Should the green screen material be composited first and then beautified or beautified first and then composited?
I tend to do beauty first.
what is beautified? maybe you mean grading?
If so id always say to match fg to bg then grade in the end
I always go with a paralell pipeline, depending on the time there is.
One flow from the raw or graded material is used for the key and the material stays, the graded material is used for the retouches and FG/BG is combined after the retouches last.
Grade should be separate for fg/bg so you can fine-tune and handle revisions. Make the matte based on the originals and propagate through the pipeline so grades can be separated for each.
That’s the ideal scenario. However, depending on budget you can certain take short-cute. Grade each and then composite.
Personally, I do beauty work after I Do GS comps. I like to see the married shot, and sometimes the slight softening of the image through the comp process fixes small skin problems for you!

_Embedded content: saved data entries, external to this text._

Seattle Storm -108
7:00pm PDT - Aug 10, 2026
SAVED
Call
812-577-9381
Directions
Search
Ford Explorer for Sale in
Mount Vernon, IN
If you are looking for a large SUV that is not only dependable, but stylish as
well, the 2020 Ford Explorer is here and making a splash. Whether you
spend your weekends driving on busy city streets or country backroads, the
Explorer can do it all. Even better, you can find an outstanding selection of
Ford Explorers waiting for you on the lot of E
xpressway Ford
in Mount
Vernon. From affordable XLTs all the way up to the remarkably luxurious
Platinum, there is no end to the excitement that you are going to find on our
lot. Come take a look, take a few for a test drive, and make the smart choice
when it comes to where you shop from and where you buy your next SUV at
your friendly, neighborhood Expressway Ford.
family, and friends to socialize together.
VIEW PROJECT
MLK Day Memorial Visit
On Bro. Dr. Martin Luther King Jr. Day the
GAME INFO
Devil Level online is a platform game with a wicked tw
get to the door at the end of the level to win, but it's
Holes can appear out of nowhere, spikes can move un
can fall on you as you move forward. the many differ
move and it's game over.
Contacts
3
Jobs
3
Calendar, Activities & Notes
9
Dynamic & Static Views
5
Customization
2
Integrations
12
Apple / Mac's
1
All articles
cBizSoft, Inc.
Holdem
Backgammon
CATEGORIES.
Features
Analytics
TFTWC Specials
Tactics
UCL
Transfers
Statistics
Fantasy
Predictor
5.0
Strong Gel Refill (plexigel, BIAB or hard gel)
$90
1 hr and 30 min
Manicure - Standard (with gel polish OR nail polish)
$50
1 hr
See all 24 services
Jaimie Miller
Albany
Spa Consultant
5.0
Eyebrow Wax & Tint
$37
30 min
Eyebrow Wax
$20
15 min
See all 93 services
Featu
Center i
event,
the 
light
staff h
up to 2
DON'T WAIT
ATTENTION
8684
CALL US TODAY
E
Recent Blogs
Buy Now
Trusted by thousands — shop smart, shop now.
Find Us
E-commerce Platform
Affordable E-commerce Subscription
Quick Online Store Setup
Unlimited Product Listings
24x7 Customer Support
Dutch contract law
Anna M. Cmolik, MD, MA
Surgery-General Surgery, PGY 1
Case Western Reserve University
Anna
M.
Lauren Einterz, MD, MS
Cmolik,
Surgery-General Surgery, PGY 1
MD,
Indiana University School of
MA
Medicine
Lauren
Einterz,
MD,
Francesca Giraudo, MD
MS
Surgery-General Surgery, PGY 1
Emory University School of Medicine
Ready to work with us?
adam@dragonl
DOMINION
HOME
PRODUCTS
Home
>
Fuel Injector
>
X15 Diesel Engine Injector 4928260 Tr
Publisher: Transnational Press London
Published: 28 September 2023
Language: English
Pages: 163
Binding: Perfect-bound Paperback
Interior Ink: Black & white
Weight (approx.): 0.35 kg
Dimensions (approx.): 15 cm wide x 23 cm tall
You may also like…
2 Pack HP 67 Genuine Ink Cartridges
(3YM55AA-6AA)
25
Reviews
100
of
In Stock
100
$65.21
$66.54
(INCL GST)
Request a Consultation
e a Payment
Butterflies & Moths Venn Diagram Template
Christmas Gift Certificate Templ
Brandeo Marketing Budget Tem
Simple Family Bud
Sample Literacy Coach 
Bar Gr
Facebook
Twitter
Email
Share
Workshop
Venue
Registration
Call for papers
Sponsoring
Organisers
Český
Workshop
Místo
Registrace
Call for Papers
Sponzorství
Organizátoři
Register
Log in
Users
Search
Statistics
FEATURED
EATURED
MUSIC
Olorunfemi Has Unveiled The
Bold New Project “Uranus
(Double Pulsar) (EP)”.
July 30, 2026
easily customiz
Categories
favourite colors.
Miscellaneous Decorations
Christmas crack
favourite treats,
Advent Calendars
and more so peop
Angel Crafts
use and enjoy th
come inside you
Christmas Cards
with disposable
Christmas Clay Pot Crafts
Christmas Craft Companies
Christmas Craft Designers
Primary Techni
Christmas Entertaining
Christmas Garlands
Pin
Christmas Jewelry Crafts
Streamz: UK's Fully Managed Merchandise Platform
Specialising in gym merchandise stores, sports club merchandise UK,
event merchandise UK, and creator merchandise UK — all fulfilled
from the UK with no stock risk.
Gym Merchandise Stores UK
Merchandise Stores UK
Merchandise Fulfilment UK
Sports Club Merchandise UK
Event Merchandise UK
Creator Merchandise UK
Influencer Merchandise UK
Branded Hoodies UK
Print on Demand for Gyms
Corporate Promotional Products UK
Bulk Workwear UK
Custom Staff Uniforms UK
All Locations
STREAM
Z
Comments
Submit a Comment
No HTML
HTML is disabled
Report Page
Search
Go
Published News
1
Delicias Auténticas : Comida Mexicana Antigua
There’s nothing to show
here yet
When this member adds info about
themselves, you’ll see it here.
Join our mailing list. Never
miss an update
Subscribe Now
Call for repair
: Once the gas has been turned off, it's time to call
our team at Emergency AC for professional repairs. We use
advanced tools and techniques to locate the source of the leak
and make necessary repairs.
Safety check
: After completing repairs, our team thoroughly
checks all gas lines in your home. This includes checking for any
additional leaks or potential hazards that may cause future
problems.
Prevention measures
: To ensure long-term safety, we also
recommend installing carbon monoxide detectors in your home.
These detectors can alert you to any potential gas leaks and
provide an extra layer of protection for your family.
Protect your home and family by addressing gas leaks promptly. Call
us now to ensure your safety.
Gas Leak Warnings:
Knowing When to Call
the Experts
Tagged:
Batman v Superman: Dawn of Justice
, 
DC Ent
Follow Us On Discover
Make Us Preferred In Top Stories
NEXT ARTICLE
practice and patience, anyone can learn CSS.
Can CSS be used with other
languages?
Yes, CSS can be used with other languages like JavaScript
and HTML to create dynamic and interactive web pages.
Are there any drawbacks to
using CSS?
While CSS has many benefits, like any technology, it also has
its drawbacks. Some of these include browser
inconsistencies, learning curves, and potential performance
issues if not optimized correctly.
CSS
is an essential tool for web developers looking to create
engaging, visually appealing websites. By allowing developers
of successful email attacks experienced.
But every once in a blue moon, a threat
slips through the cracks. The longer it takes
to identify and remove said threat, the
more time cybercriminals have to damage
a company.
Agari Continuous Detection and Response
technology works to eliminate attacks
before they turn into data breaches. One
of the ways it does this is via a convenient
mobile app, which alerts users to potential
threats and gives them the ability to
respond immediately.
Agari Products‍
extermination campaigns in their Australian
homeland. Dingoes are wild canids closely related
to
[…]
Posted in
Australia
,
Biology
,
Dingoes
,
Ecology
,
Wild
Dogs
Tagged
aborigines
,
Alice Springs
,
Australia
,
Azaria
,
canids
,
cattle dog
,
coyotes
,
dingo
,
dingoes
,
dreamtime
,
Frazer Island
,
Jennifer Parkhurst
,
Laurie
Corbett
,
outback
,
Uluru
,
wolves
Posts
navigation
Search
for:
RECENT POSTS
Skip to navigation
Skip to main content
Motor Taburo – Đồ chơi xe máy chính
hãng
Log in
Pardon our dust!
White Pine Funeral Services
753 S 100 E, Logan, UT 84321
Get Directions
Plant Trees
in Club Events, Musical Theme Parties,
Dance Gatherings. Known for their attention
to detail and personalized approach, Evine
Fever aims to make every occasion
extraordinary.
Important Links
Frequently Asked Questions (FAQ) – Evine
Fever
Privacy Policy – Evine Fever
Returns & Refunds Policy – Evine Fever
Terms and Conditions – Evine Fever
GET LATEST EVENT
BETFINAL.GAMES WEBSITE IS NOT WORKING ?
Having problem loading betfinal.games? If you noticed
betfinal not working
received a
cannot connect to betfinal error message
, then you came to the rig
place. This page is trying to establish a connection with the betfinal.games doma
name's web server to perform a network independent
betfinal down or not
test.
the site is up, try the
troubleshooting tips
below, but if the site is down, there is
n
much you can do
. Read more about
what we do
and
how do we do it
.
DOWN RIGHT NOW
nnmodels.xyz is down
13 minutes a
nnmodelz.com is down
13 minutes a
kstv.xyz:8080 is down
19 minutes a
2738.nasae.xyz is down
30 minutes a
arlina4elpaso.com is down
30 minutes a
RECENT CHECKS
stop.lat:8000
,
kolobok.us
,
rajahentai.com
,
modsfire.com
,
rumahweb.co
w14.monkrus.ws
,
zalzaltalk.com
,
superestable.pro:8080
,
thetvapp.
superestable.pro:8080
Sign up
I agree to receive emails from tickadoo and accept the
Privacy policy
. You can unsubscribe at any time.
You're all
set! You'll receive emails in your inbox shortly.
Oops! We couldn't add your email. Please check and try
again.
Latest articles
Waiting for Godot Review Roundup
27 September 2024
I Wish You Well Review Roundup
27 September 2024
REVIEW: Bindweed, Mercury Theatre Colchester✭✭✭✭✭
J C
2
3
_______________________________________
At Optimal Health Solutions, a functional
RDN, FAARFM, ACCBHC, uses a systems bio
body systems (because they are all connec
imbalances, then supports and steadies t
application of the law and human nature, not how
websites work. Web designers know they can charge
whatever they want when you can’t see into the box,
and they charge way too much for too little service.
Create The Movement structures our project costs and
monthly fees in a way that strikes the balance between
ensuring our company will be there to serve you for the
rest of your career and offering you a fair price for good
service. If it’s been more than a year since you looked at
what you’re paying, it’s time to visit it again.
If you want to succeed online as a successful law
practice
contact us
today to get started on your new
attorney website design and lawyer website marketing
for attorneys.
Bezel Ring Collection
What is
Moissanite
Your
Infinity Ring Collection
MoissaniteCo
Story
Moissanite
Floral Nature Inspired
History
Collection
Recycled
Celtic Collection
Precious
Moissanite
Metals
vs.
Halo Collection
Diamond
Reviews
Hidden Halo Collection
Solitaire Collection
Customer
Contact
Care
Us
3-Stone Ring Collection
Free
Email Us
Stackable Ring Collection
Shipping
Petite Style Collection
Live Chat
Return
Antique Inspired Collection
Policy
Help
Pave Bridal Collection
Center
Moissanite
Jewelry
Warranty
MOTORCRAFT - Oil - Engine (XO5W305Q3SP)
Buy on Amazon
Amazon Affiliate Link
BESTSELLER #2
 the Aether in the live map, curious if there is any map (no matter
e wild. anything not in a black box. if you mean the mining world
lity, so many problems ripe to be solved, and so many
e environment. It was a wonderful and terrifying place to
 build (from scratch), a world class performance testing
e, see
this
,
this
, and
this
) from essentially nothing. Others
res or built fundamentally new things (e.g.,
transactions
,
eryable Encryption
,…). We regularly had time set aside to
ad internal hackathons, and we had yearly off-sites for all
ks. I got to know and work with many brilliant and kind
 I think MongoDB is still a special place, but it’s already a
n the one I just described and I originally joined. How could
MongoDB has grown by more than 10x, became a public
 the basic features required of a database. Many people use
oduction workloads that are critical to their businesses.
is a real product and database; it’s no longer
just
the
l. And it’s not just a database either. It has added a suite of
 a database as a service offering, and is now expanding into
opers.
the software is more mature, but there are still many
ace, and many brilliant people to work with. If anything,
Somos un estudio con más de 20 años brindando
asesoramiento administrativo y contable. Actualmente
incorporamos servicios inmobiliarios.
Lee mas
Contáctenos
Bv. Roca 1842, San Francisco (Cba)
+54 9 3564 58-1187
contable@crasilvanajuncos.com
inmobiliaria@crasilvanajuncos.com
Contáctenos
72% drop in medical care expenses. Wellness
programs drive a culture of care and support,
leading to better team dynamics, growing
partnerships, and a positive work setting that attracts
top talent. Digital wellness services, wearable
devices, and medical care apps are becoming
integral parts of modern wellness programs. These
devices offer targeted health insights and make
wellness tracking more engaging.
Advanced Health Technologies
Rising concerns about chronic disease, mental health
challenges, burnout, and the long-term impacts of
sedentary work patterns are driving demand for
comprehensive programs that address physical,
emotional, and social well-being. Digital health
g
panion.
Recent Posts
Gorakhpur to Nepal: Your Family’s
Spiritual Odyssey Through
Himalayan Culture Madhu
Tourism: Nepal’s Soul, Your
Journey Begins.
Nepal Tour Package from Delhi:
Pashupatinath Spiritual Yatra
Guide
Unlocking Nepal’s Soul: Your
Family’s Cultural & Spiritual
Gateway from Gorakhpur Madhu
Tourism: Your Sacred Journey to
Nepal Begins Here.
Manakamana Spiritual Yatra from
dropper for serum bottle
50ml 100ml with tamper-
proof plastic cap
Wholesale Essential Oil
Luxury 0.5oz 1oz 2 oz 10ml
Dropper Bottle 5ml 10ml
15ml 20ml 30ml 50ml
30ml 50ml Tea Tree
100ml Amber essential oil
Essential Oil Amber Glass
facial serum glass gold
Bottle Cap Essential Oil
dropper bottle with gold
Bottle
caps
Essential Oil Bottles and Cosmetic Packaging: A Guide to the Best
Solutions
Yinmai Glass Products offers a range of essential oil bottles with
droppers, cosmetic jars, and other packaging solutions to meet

Absolutely agree with @finnjaeger
It was a revelation when we started do this. No more fighting grade windows to comp.
I have been talking with other people about this.
I wonder if it was somewhat due to how expensive telecine was
If you were going to scan the neg you might as well grade at the same time. I think I did one job that had been given a best light (one light) with the intention being that they would finish the grade at the end of the post.
My take, work ungraded, but internally neutralized. Ungraded could mean segments being all over the place, which will make same-as shots difficult for VFX. Neutralizing for VFX work and then give back un-neutralized material, so grading doesn’t break. Neutralization should be done in a way that can be reversed, usually just gain/offset adjustment.
I guess I am describing a common practice in feature work… commercials is probably a different story.
Yeah a balance grade is rare but I agree it can be a real issue if shots are all over the place.
I have done it myself using the look node that you can invert (just check the pipeline first).
Unbalanced but wide dynamic range is still much better to work with than a graded plate. With or without terrible keys and sliding power windows.
Grade after comp and NEVER give mattes to grading. (they should treat it like it’s shot…)
Ok… but in reality… it really depends on the type of project… etc… back in the day I loved having a live grade on top of my timeline (using baselight’s blg’s) to see if the comp held up with the grade…
Yes. Simple DIT originated CDLs plus any creative timeline level Look can also be of use. Sandwich your work with those and neutral grades. Keep the bread at delivery.